Gentinha, não! (por Alva Benigno)

ALVA BENIGNO GREEN NOVO

I – O CORVO SOB ESCOMBROS

Enquanto o Fluminense tenta recuperar o rumo depois da conquista da Primeira Liga, da perda do ídolo Fred, e da má fase atual do time – tomara que vença o Vitória neste domingo de qualquer jeito -, torcedores, dirigentes e transeuntes tentam consolo em outras searas. Uma delas é o badalado centro de treinamento tricolor, há muito tempo esperado e louvado pelas gerais.

Outra é a promessa de um novo estádio, a ser erguido na Zona Oeste, em Jacarepaguá, ideia que não propriamente constitui novidade – vem dos tempos do lacerdismo: no ano de 1947, a área escolhida pelo prefeito do então Distrito Federal, Mendes de Morais, para construir o querido – e hoje falecido – Maracanã foi amplamente questionada por seus opositores políticos à época, dentre eles o jornalista e deputado federal Carlos Lacerda. Em vez do antigo terreno do Derby Club, hipódromo desativado com a construção do Jockey Clube, na Gávea, Lacerda defendia com unhas e dentes a construção do estádio em Jacarepaguá, na zona oeste da cidade. Numa manchete de capa do Diário Carioca, também em 1947, o “Corvo” vaticinou: “Se o estádio tiver de ser no Derby Club, é melhor que não haja estádio”.

diario carioca lacerda maracana 1947

Outro jornalista, no entanto, foi importantíssimo na campanha em favor da construção do estádio no bairro do Maracanã: Mário Filho, irmão do dramaturgo Nelson Rodrigues e um dos decanos jornalismo esportivo brasileiro. Proprietário do Jornal dos Sports, Mário Filho fez de seu veículo de comunicação uma titânica coluna em defesa do estádio.

Há poucos dias, o escritor Paulo Andel publicou uma coluna neste blog mencionando brevemente o causo do nascimento do antigo Maracanã. Não é necessário se aprofundar sobre os pensamentos de Chiquinho Zanzibar a respeito do autor: “Esse é um comunista de merda; escrevo muito melhor do que ele, com aquela imitação barata de Armando Nogueira e Nelson Rodrigues, aquela poesiazinha barata para conquistar garotinhas da arquibancada que não me interessam! Quem sabe de futebol sou eu! O melhor de todos sou eu, com minha literatura rebuscada(?) e detalhista! Quem esse gordo pensa que é? Um beatle? Paredão nele já! Pelo menos um sanatório de Barbacena lhe caía bem. Todos esses blogueiros vermelhos do Fluminense são sujos, desprovidos do sangue azul, gentalha metida a intelectual. Comunistas de merda, merda, merda! EU SOU MUITO MELHOR”. Coitado, é um Joselito.

--- Dados armazenados ---

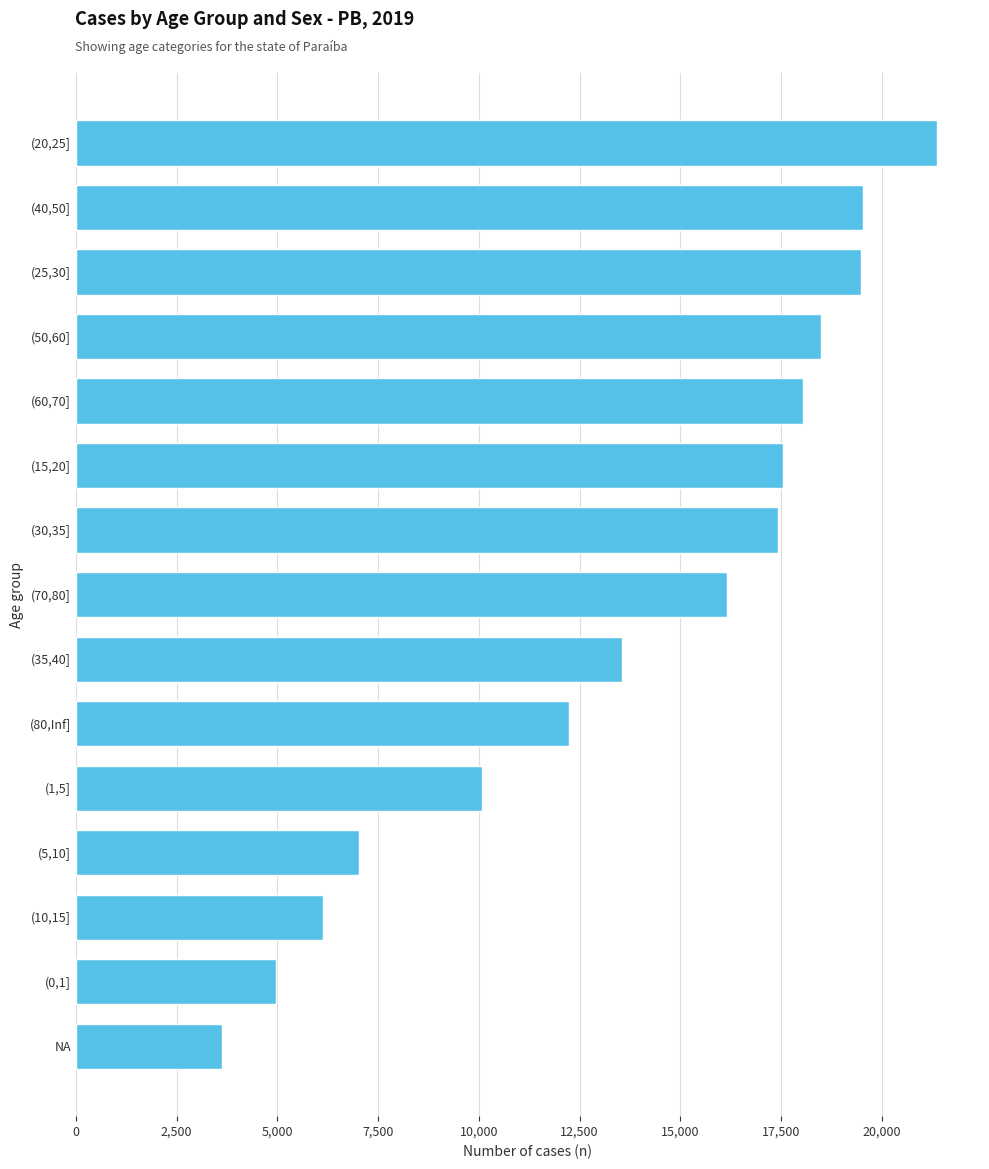

What is the change in value from (50,60] to (20,25]?

+2877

--- Tarefa a realizar ---
Dê sequência à crônica sobre o Fluminense e o novo estádio em Jacarepaguá, começando logo após a última frase apresentada. O material é independente do texto e não faz parte dele.

--- Resultado do exercício ---
Passada a raiva contra o escritor tricolor, é claro que nosso crápula oficial não está nem aí com a história. O que lhe importa é: se o Fluminense vai passar a treinar e jogar em Jacarepaguá, é preciso fazer um bota-abaixo no estádio das Laranjeiras, fazendo algo que seja muito lucrativo e, CLARO, o velho Chico do Acaju sonha em agir como lobista e faturar uma grana esperta. “Ora, porra, qualquer campo serve! O que importa é não ter gentinha. Se vai ser no subúrbio ou não, que se dane! O que interessa é que os ingressos sejam caros para que a ralé não venha com suas sujeiras para cima das cadeiras acrílicas. Meu Fluminense não tem espaço para favelado e pobretão. O dinheiro move o mundo.”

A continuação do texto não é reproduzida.